I have learned a thing or two in my 15 years as a journalist. No one is truly unbiased, although there is a difference between trying to be unbiased and not caring.
If you cover a topic that is controversial and in the end both sides are mad at you, most likely you did something right. And no matter how perfect you want the paper to be or how hard you try, there will always be some mistakes from time-to-time.
When I got my first journalism job I remember my editor telling me: “You will make mistakes. The difference is that with this job everyone in the city sees them. But if you don’t get some phone calls that is even worse because that means no one is reading.”
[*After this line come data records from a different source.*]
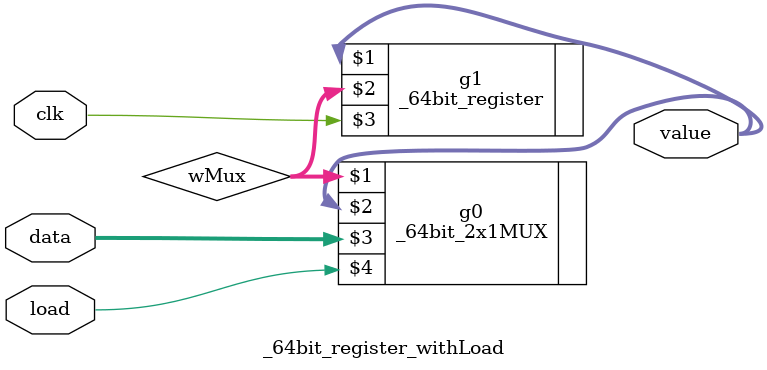
<source format=v>
module _64bit_register_withLoad(value, data, load, clk);
input [63:0] data;
input load, clk;
output [63:0] value;
wire [63:0] wMux;

_64bit_2x1MUX g0(wMux, value, data, load);
_64bit_register g1 (value, wMux, clk);

endmodule
</source>
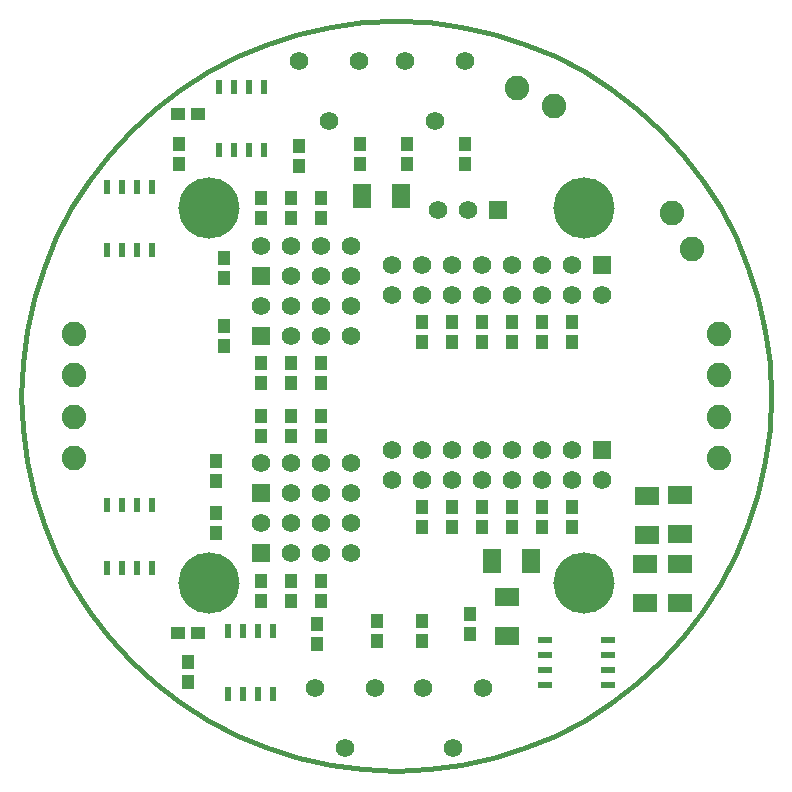
<source format=gts>
G04 (created by PCBNEW-RS274X (2012-01-19 BZR 3256)-stable) date 4/6/2012 2:10:12 AM*
G01*
G70*
G90*
%MOIN*%
G04 Gerber Fmt 3.4, Leading zero omitted, Abs format*
%FSLAX34Y34*%
G04 APERTURE LIST*
%ADD10C,0.006000*%
%ADD11C,0.015000*%
%ADD12C,0.204000*%
%ADD13C,0.082000*%
%ADD14R,0.022000X0.047000*%
%ADD15R,0.047000X0.022000*%
%ADD16R,0.062000X0.062000*%
%ADD17C,0.062000*%
%ADD18R,0.041300X0.045300*%
%ADD19R,0.045300X0.041300*%
%ADD20R,0.082000X0.062000*%
%ADD21R,0.062000X0.082000*%
G04 APERTURE END LIST*
G54D10*
G54D11*
X10000Y-22500D02*
X10048Y-23589D01*
X10190Y-24670D01*
X10426Y-25735D01*
X10754Y-26775D01*
X11172Y-27782D01*
X11675Y-28749D01*
X12261Y-29669D01*
X12925Y-30534D01*
X13662Y-31338D01*
X14466Y-32075D01*
X15331Y-32739D01*
X16251Y-33325D01*
X17218Y-33828D01*
X18225Y-34246D01*
X19265Y-34574D01*
X20330Y-34810D01*
X21411Y-34952D01*
X22500Y-35000D01*
X22500Y-35000D02*
X23589Y-34952D01*
X24670Y-34810D01*
X25735Y-34574D01*
X26775Y-34246D01*
X27782Y-33828D01*
X28750Y-33325D01*
X29669Y-32739D01*
X30534Y-32075D01*
X31338Y-31338D01*
X32075Y-30534D01*
X32739Y-29669D01*
X33325Y-28749D01*
X33828Y-27782D01*
X34246Y-26775D01*
X34574Y-25735D01*
X34810Y-24670D01*
X34952Y-23589D01*
X35000Y-22500D01*
X35000Y-22500D02*
X34952Y-21411D01*
X34810Y-20330D01*
X34574Y-19265D01*
X34246Y-18225D01*
X33828Y-17218D01*
X33325Y-16251D01*
X32739Y-15331D01*
X32075Y-14466D01*
X31338Y-13662D01*
X30534Y-12925D01*
X29669Y-12261D01*
X28750Y-11675D01*
X27782Y-11172D01*
X26775Y-10754D01*
X25735Y-10426D01*
X24670Y-10190D01*
X23589Y-10048D01*
X22500Y-10000D01*
X22500Y-10000D02*
X21411Y-10048D01*
X20330Y-10190D01*
X19265Y-10426D01*
X18225Y-10754D01*
X17218Y-11172D01*
X16251Y-11675D01*
X15331Y-12261D01*
X14466Y-12925D01*
X13662Y-13662D01*
X12925Y-14466D01*
X12261Y-15331D01*
X11675Y-16251D01*
X11172Y-17218D01*
X10754Y-18225D01*
X10426Y-19265D01*
X10190Y-20330D01*
X10048Y-21411D01*
X10000Y-22500D01*
G54D12*
X16250Y-16250D03*
X28750Y-16250D03*
X16250Y-28750D03*
X28750Y-28750D03*
G54D13*
X11750Y-24569D03*
X11750Y-23191D03*
X11750Y-21809D03*
X11750Y-20431D03*
X26525Y-12239D03*
X27773Y-12821D03*
X33250Y-23191D03*
X33250Y-24569D03*
G54D14*
X12850Y-15550D03*
X12850Y-17650D03*
X13350Y-15550D03*
X13850Y-15550D03*
X14350Y-15550D03*
X13350Y-17650D03*
X13850Y-17650D03*
X14350Y-17650D03*
X16600Y-12200D03*
X16600Y-14300D03*
X17100Y-12200D03*
X17600Y-12200D03*
X18100Y-12200D03*
X17100Y-14300D03*
X17600Y-14300D03*
X18100Y-14300D03*
X12850Y-26150D03*
X12850Y-28250D03*
X13350Y-26150D03*
X13850Y-26150D03*
X14350Y-26150D03*
X13350Y-28250D03*
X13850Y-28250D03*
X14350Y-28250D03*
X16900Y-30350D03*
X16900Y-32450D03*
X17400Y-30350D03*
X17900Y-30350D03*
X18400Y-30350D03*
X17400Y-32450D03*
X17900Y-32450D03*
X18400Y-32450D03*
G54D15*
X29550Y-30650D03*
X27450Y-30650D03*
X29550Y-31150D03*
X29550Y-31650D03*
X29550Y-32150D03*
X27450Y-31150D03*
X27450Y-31650D03*
X27450Y-32150D03*
G54D16*
X29350Y-24300D03*
G54D17*
X29350Y-25300D03*
X28350Y-24300D03*
X28350Y-25300D03*
X27350Y-24300D03*
X27350Y-25300D03*
X26350Y-24300D03*
X26350Y-25300D03*
X25350Y-24300D03*
X25350Y-25300D03*
X24350Y-24300D03*
X24350Y-25300D03*
X23350Y-24300D03*
X23350Y-25300D03*
X22350Y-24300D03*
X22350Y-25300D03*
G54D16*
X29375Y-18125D03*
G54D17*
X29375Y-19125D03*
X28375Y-18125D03*
X28375Y-19125D03*
X27375Y-18125D03*
X27375Y-19125D03*
X26375Y-18125D03*
X26375Y-19125D03*
X25375Y-18125D03*
X25375Y-19125D03*
X24375Y-18125D03*
X24375Y-19125D03*
X23375Y-18125D03*
X23375Y-19125D03*
X22375Y-18125D03*
X22375Y-19125D03*
G54D16*
X18000Y-27750D03*
G54D17*
X18000Y-26750D03*
X19000Y-27750D03*
X19000Y-26750D03*
X20000Y-27750D03*
X20000Y-26750D03*
X21000Y-27750D03*
X21000Y-26750D03*
G54D16*
X18000Y-20500D03*
G54D17*
X18000Y-19500D03*
X19000Y-20500D03*
X19000Y-19500D03*
X20000Y-20500D03*
X20000Y-19500D03*
X21000Y-20500D03*
X21000Y-19500D03*
G54D16*
X18000Y-25750D03*
G54D17*
X18000Y-24750D03*
X19000Y-25750D03*
X19000Y-24750D03*
X20000Y-25750D03*
X20000Y-24750D03*
X21000Y-25750D03*
X21000Y-24750D03*
G54D16*
X18000Y-18500D03*
G54D17*
X18000Y-17500D03*
X19000Y-18500D03*
X19000Y-17500D03*
X20000Y-18500D03*
X20000Y-17500D03*
X21000Y-18500D03*
X21000Y-17500D03*
G54D18*
X19850Y-30784D03*
X19850Y-30116D03*
X16500Y-27084D03*
X16500Y-26416D03*
X16750Y-20834D03*
X16750Y-20166D03*
X19250Y-14166D03*
X19250Y-14834D03*
X21850Y-30016D03*
X21850Y-30684D03*
X21300Y-14784D03*
X21300Y-14116D03*
X18000Y-29334D03*
X18000Y-28666D03*
X19000Y-29334D03*
X19000Y-28666D03*
X20000Y-29334D03*
X20000Y-28666D03*
X23350Y-30684D03*
X23350Y-30016D03*
X15550Y-32034D03*
X15550Y-31366D03*
X18000Y-22084D03*
X18000Y-21416D03*
X16750Y-18584D03*
X16750Y-17916D03*
X28350Y-26884D03*
X28350Y-26216D03*
X27350Y-26884D03*
X27350Y-26216D03*
X26350Y-26884D03*
X26350Y-26216D03*
X25350Y-26884D03*
X25350Y-26216D03*
X24350Y-26884D03*
X24350Y-26216D03*
X23350Y-26884D03*
X23350Y-26216D03*
X16500Y-25334D03*
X16500Y-24666D03*
X20000Y-16584D03*
X20000Y-15916D03*
X19000Y-16584D03*
X19000Y-15916D03*
X18000Y-16584D03*
X18000Y-15916D03*
X20000Y-23834D03*
X20000Y-23166D03*
X19000Y-23834D03*
X19000Y-23166D03*
X18000Y-23834D03*
X18000Y-23166D03*
X24800Y-14116D03*
X24800Y-14784D03*
G54D19*
X15216Y-13100D03*
X15884Y-13100D03*
G54D18*
X24950Y-30434D03*
X24950Y-29766D03*
G54D19*
X15216Y-30400D03*
X15884Y-30400D03*
G54D18*
X15250Y-14784D03*
X15250Y-14116D03*
X22850Y-14116D03*
X22850Y-14784D03*
X20000Y-22084D03*
X20000Y-21416D03*
X19000Y-22084D03*
X19000Y-21416D03*
X28375Y-20709D03*
X28375Y-20041D03*
X27375Y-20709D03*
X27375Y-20041D03*
X26375Y-20709D03*
X26375Y-20041D03*
X25375Y-20709D03*
X25375Y-20041D03*
X24375Y-20709D03*
X24375Y-20041D03*
X23375Y-20709D03*
X23375Y-20041D03*
G54D13*
X33250Y-20431D03*
X33250Y-21809D03*
X32370Y-17597D03*
X31682Y-16403D03*
G54D20*
X30800Y-29400D03*
X30800Y-28100D03*
X31950Y-27100D03*
X31950Y-25800D03*
G54D21*
X25700Y-28000D03*
X27000Y-28000D03*
G54D20*
X26200Y-29200D03*
X26200Y-30500D03*
G54D21*
X21350Y-15850D03*
X22650Y-15850D03*
G54D16*
X25900Y-16300D03*
G54D17*
X24900Y-16300D03*
X23900Y-16300D03*
G54D20*
X30850Y-27150D03*
X30850Y-25850D03*
X31950Y-28100D03*
X31950Y-29400D03*
G54D17*
X21800Y-32250D03*
X20800Y-34250D03*
X19800Y-32250D03*
X21250Y-11350D03*
X20250Y-13350D03*
X19250Y-11350D03*
X25400Y-32250D03*
X24400Y-34250D03*
X23400Y-32250D03*
X24800Y-11350D03*
X23800Y-13350D03*
X22800Y-11350D03*
M02*

</source>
That conversation never rang more true than with last week’s paper.
As many, many readers noticed we had a mistake on the front page of the paper. Well, technically more than one.
My story written about author and cartoonist Marc Tyler Nobleman visiting Thoreau Elementary on Finn Hill was front and center. But Thoreau was spelled: Thorough. Not once in the text, but every time it appeared on the front page. It was in the headline, photo cutline and once in the body of the story.
When we realized this had happened it was too late. Somehow the Thoreau got changed to Thorough in our pagination program’s spell check and no one caught it until it was posted online.
But for me this was not the normal “oops” mistake, as my son attends Thoreau Elementary. A parent of one of my son’s classmates and friend of mine was the second person to notice the error and fired off an email to let me know so I could fix it. His was the second of many, many emails we received on the subject.
One of those emails came from a very nice former English teacher and “steady reader” of our paper. She, as others had, notified me of the mistake in a very kind way. I emailed her back to let her know what had happened. I quipped: “I guess we get an ‘F’ on this assignment. Not trying to make light of the mistake but it is better than crying.”
After I sent the email, I realized my fingers were a little too fast and I had spelled Thoreau, Throeau. It was not a good week.
We also received several phone calls pertaining to the mistake in the paper.
Carrie Wood, the paper’s editor, received a phone call from a man who, after she said, “hello”, simply asked “How do you spell Thoreau?” She tried not to laugh and said, “T-H-O-R-E-A-U.” He only replied, “Thank you very much,” and hung up. The call was so abrupt she didn’t even get the man’s name or give an apology.
As the only two people on the Kirkland Reporter editorial staff, we know we are not perfect and we always strive to be THOROUGH. But we try to own up to our mistakes and make things right.
This is not the type of mistake that costs taxpayers money. It is not the type of mistake that demands a correction for reasons of trust. But it is a mistake that we own and try not to let happen.
More egregious errors have run in the paper. We print corrections when they are warranted. We correct stories online when needed.
We also appreciate the high standards that this community holds us. We appreciate your readership. And this mistake has reemphasized the fact that newspapers are not dead and people still read every word – misspelled or not.
But as Henry David Thoreau once said: “One cannot too soon forget his errors and misdemeanors. To dwell long upon them is to add to the offense.”